The sergeant had been unmoved by the offer of payment. In fact, he’d seemed irritated by the suggestion. That was the moment when the meeting had started going downhill, and if Gabriel hadn’t been so determined to stick to the subject, the meeting would have been a complete disas
ter—though he suspected it had been a disaster anyway. What kind of investigation could be done if the investigator doesn’t even bother to write down the name of the person he’s investigating, much less his address or his place of employment? Did he think Gabriel was crazy, and decide not to confront him? Maybe inviting him back to the station had been a way of shrugging him off more easily. That possibility was the worst, because it automatically voided everything the man had said. Gabriel would have to talk to him again to find out if that was true.
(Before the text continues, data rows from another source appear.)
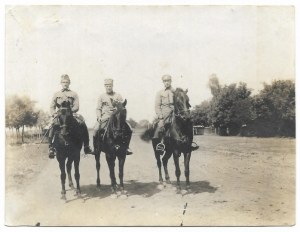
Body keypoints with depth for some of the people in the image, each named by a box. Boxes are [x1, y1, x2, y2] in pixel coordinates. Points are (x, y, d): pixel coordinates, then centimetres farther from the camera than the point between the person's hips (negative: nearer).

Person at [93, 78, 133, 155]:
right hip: (105, 117, 0)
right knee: (96, 130, -24)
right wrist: (99, 117, -7)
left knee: (129, 130, -16)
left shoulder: (118, 96, 9)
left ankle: (126, 147, 0)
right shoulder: (102, 96, 11)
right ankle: (95, 148, -7)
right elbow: (98, 108, 10)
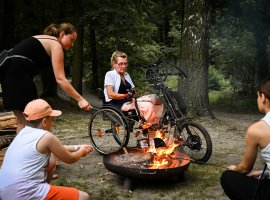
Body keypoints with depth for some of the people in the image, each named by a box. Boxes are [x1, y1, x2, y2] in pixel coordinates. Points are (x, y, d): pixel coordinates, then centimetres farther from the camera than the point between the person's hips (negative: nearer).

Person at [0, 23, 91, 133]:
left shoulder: (44, 39, 23)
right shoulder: (55, 45, -5)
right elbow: (60, 79, -14)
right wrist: (80, 99, -16)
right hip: (16, 72, -9)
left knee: (23, 120, 13)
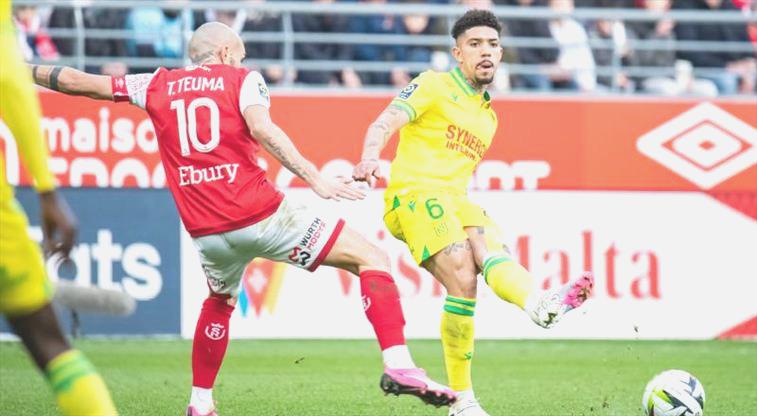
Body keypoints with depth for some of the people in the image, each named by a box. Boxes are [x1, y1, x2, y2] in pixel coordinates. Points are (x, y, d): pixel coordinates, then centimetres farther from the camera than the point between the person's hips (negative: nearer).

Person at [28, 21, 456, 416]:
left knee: (220, 301, 35)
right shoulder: (242, 78, 6)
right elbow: (261, 128, -14)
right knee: (371, 257, 0)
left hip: (207, 232, 4)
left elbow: (76, 81, 21)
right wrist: (316, 179, -19)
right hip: (261, 215, -4)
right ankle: (398, 364, -17)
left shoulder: (158, 86, 15)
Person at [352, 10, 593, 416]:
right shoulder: (434, 86, 4)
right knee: (463, 280, -26)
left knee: (494, 252, -29)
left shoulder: (488, 116, 28)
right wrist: (370, 157, -33)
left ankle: (540, 305, -56)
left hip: (455, 201, 5)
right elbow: (386, 123, -11)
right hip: (414, 195, -5)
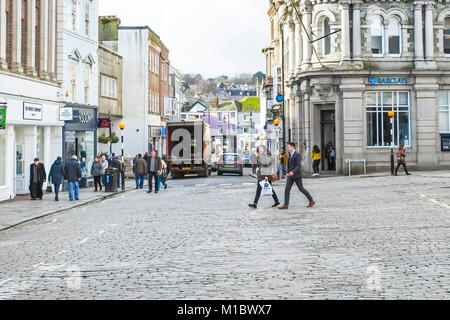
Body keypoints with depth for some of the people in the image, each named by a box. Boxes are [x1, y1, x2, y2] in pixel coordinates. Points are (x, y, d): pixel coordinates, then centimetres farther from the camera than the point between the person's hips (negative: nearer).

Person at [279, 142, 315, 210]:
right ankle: (286, 205, -6)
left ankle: (311, 201, 17)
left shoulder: (297, 155, -14)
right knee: (287, 189, -4)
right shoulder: (291, 155, 13)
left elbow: (299, 165, -23)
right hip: (291, 175, 8)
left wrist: (293, 172, -35)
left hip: (296, 175, -8)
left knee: (301, 189, 2)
In spite of the earphones, he could still hear the banging on the door. He got up, annoyed by the interruption, opened the door, and came face-to-face with his mother, who was brandishing a tray.
“Coffee. I just made it.”
Without a word, Gabriel took the cup, placed it on his table, and turned back to close the door. He didn’t like being disturbed in his refuge, but he was moved by his mother’s small kindnesses. It was her way of apologizing for needling him. But if he showed her that he was touched, she might set up a full bar at his door.
He focused anew on his conversation with the sergeant. He remembered that the man’s change in attitude had taken place when Gabriel had answered his question about whether he believed in the psychic’s prediction. Strange, that the cop was more interested in a personal opinion than in any concrete facts. He hadn’t actually provided him with any concrete facts. He’d only spoken of his intuitions, which is why the officer might have written him off as one of those lunatics who hang around police stations complaining about imaginary persecutors.
The difference between the lunatics and Gabriel was that Gabriel knew that what was threatening him wasn’t imaginary; he wasn’t confusing reality and fantasies—he knew exactly what was real and what was not. His feeling about the oracle was real, and that was why he sought out the sergeant: not for an objective fact, but for a subjective yet concrete impression. He wasn’t crazy—he was sure of that. At least, he wasn’t any crazier than anybody else. He had some problems, that was true, but nothing that made him crazier than normal. His relationship with his mother was one of those difficulties, but he was pretty sure he could straighten that one out soon enough.